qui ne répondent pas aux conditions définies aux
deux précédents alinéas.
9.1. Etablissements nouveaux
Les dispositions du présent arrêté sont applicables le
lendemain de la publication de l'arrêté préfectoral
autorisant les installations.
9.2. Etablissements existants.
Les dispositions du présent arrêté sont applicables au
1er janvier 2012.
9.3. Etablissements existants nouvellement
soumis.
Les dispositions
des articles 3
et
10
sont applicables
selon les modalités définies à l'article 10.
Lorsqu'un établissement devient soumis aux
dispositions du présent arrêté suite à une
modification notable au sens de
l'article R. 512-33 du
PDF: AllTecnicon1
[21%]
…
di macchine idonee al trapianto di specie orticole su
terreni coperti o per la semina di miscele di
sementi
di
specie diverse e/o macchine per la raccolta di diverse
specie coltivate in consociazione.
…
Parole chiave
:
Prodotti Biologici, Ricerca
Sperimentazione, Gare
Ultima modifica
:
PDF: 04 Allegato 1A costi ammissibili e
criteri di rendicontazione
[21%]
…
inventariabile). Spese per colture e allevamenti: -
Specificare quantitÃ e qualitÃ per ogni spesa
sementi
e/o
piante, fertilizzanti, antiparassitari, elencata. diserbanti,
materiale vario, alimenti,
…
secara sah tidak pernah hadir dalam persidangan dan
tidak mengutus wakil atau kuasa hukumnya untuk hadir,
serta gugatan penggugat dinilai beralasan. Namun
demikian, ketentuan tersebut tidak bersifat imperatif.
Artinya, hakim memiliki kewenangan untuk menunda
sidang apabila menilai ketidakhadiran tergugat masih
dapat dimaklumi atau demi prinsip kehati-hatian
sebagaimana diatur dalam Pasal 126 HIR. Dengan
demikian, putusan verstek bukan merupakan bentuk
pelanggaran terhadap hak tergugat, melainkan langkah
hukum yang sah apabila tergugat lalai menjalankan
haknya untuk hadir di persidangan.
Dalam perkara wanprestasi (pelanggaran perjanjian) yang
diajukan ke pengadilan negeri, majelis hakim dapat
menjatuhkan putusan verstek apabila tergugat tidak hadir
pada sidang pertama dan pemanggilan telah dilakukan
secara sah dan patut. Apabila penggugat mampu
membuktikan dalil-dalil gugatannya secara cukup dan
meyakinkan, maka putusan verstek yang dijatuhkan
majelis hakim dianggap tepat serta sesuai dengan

# # # # #

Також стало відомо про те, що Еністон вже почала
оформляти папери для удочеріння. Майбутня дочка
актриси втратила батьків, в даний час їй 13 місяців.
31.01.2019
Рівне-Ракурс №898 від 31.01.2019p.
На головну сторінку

# # # # #

All that belongs in the answer is the run of lines above from the line containing "demikian, putusan verstek" through the line containing "majelis hakim dianggap", exactly as written.

◆ YOUR RESPONSE
demikian, putusan verstek bukan merupakan bentuk
pelanggaran terhadap hak tergugat, melainkan langkah
hukum yang sah apabila tergugat lalai menjalankan
haknya untuk hadir di persidangan.
Dalam perkara wanprestasi (pelanggaran perjanjian) yang
diajukan ke pengadilan negeri, majelis hakim dapat
menjatuhkan putusan verstek apabila tergugat tidak hadir
pada sidang pertama dan pemanggilan telah dilakukan
secara sah dan patut. Apabila penggugat mampu
membuktikan dalil-dalil gugatannya secara cukup dan
meyakinkan, maka putusan verstek yang dijatuhkan
majelis hakim dianggap tepat serta sesuai dengan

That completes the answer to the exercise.